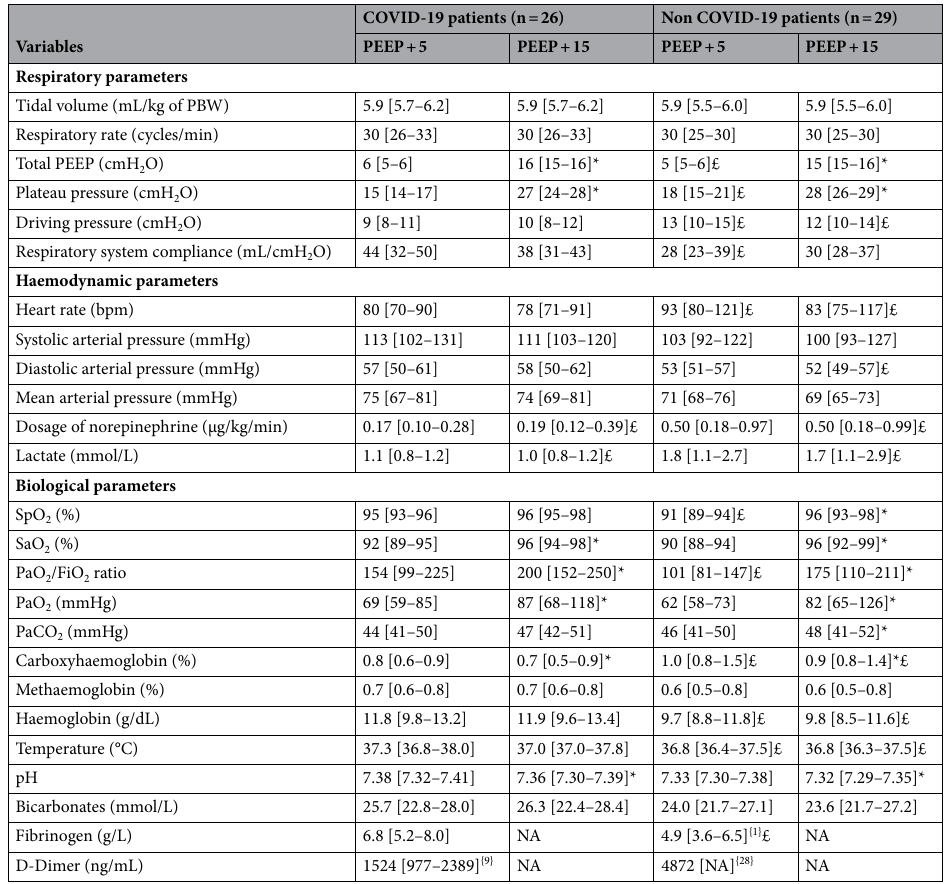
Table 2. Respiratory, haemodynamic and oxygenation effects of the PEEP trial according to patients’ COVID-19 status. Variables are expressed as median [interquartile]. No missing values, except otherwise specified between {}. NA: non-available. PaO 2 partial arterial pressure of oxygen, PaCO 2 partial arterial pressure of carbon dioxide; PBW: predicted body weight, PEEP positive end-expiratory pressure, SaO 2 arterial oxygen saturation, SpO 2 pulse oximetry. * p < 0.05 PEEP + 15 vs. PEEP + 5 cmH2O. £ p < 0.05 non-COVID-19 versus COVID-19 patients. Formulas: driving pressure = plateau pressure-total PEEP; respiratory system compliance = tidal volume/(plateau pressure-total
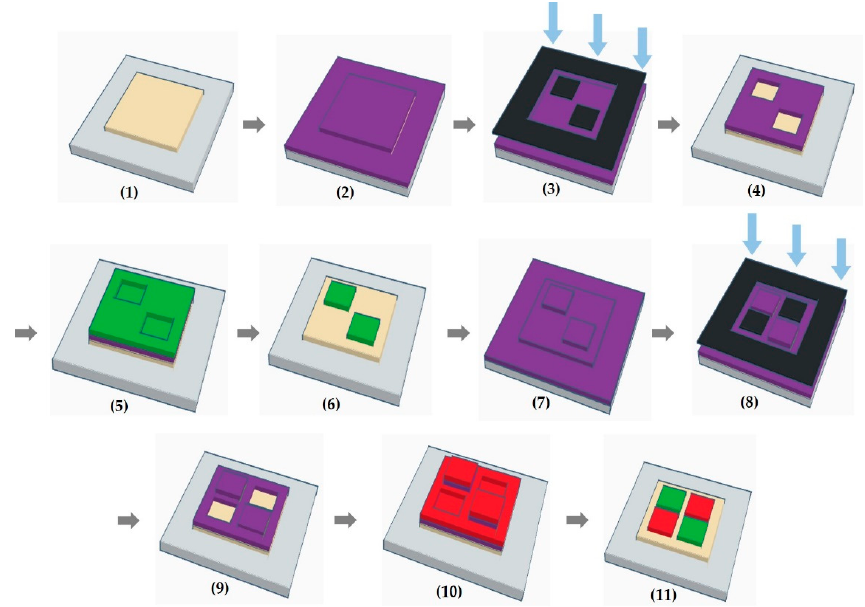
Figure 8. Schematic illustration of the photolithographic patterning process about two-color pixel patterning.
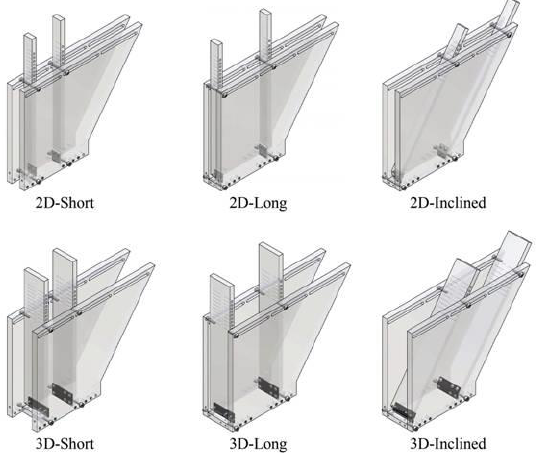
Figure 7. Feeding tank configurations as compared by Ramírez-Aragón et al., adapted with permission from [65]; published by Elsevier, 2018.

##########

Show all of the lines above in which "Figure" is present.

RESPONSE TO THIS EXERCISE:
Figure 8. Schematic illustration of the photolithographic patterning process about two-color pixel patterning.
Figure 7. Feeding tank configurations as compared by Ramírez-Aragón et al., adapted with permission from [65]; published by Elsevier, 2018.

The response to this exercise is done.